The old magic embraces -- and outlives -- all.
So Iyer creates a complex, multilayered portrait of Bali. This portrait is rooted in his highly individual experience of the island -- his journeys and perceptions, his encounters, his illness -- but transcends that experience to evoke more general truths.
Iyer's art in this enterprise epitomizes the best travel writing, for it is really the record of two journeys -- one outer and one inner. The outer journey -- the encounters and incidents of the trip -- is the vehicle, but the inner journey -- the understanding of the place and of the author's experience in that place -- is the trail the essays trace.

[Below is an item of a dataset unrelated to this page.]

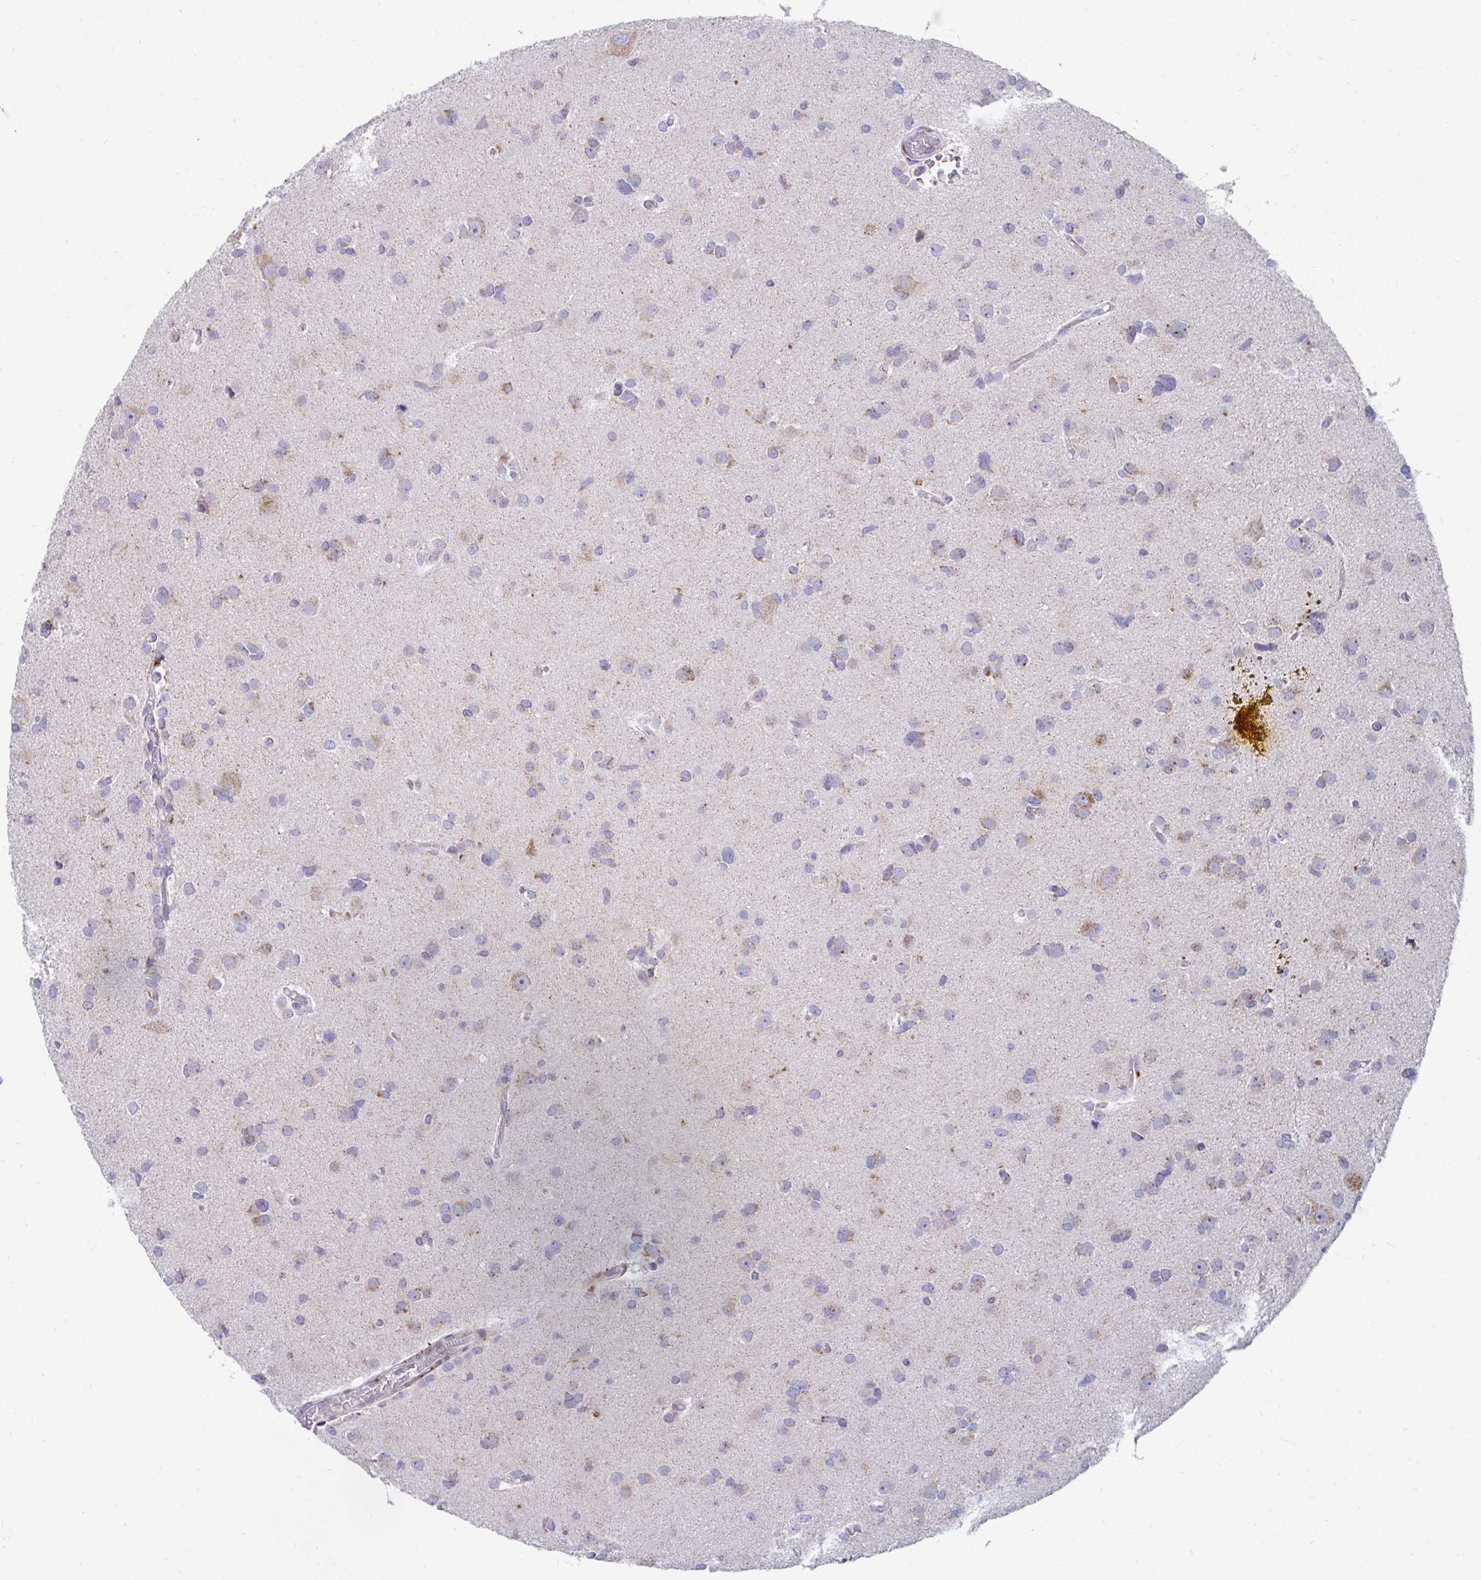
{"staining": {"intensity": "negative", "quantity": "none", "location": "none"}, "tissue": "glioma", "cell_type": "Tumor cells", "image_type": "cancer", "snomed": [{"axis": "morphology", "description": "Glioma, malignant, High grade"}, {"axis": "topography", "description": "Brain"}], "caption": "Malignant high-grade glioma was stained to show a protein in brown. There is no significant staining in tumor cells. The staining was performed using DAB to visualize the protein expression in brown, while the nuclei were stained in blue with hematoxylin (Magnification: 20x).", "gene": "EXOC5", "patient": {"sex": "male", "age": 23}}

This trail leads to mysteries that can never be fully understood, and revelations that will always seem mysterious. One of its lasting lessons, for me, is that polar opposites are an illusion -- silence and cacophony, good and evil, purity and corruption, tourist and local, all partake of each other. There is a heart of silence in the loudest cacophony, and a kernel of purity in the most corrupt heart. Nothing is as it seems; everything disguises -- and reveals -- some deeper and more complicated truth.
The breeze has taken on a warm edge now; the wind chimes tinkle, the orange and purple blossoms dance and the pages in my ink-splotched journal turn. I close Iyer's book and turn my eyes to the horizon. The waitress brings more hot water for my tea. Spicy scents waft from the kitchen. More travelers amble cheerily onto the terrace.
Now the sun is out, and the clouds are beginning to disperse. And in the distance the towers of the Golden Gate Bridge emerge, gleaming like an Asian pagoda, high above the mists.